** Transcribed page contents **
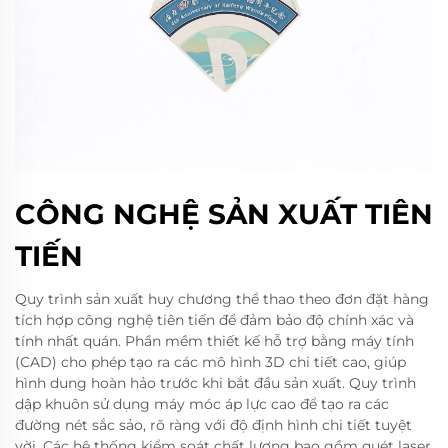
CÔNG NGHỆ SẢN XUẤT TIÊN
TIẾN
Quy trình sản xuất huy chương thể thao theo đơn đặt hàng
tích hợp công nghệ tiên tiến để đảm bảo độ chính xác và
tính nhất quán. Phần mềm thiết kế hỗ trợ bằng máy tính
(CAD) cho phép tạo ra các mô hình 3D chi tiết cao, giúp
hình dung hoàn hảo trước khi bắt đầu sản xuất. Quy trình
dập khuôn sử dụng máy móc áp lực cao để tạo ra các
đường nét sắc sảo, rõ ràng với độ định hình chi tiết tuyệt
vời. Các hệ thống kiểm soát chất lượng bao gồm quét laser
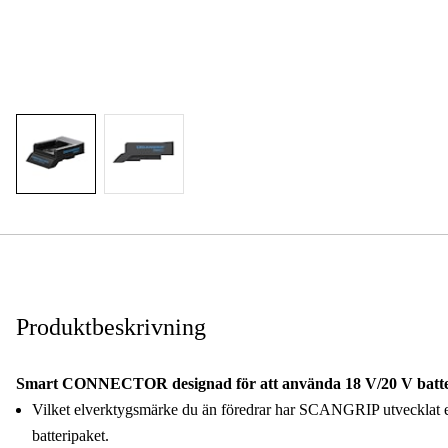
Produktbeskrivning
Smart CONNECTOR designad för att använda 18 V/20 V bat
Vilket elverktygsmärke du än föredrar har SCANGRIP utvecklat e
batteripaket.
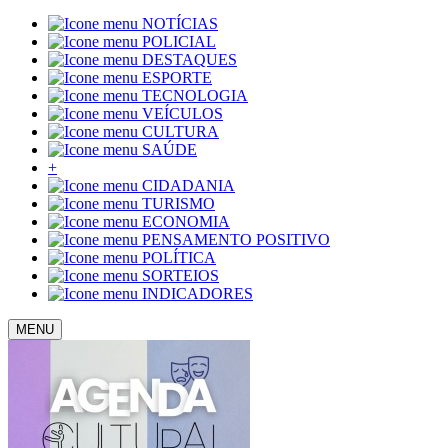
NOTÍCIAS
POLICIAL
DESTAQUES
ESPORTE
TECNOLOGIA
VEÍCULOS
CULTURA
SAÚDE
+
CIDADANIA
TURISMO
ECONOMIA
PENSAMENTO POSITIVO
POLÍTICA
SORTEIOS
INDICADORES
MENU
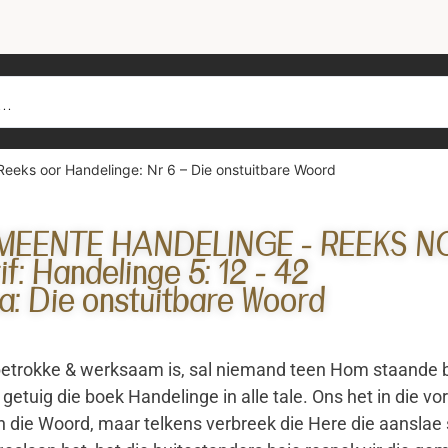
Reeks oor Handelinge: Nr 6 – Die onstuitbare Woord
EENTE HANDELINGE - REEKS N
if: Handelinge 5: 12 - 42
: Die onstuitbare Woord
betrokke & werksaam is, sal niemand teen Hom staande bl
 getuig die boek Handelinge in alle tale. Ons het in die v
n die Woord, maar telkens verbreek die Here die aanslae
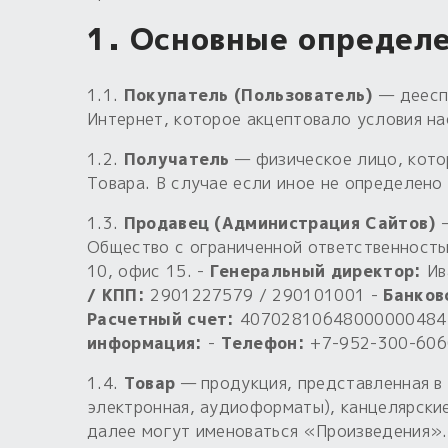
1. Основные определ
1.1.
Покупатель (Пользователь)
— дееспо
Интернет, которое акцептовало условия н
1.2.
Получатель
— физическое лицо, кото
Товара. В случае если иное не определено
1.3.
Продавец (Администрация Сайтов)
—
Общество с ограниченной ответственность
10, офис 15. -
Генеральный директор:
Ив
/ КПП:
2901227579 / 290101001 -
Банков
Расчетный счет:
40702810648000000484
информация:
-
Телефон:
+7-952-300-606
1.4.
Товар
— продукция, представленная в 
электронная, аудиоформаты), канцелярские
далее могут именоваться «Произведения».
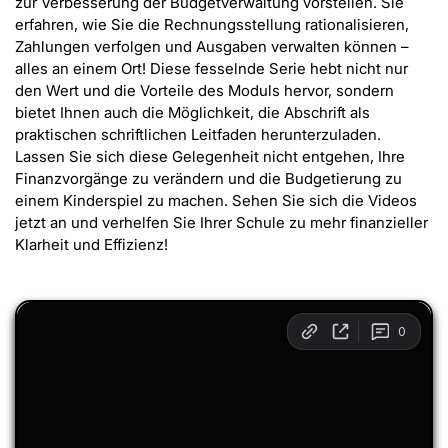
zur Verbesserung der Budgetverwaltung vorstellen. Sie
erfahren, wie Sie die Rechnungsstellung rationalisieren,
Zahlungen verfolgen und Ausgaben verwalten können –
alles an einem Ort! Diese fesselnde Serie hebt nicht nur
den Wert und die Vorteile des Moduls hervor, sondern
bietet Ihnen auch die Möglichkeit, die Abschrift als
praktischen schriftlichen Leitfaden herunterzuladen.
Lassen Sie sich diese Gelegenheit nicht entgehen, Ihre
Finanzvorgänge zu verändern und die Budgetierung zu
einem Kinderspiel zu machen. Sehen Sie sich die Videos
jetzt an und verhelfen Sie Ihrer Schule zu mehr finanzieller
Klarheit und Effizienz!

** Problem **
From the entries above, say how many lines contain "Woord". Only the number is wanted.

** Solution to this exercise **
3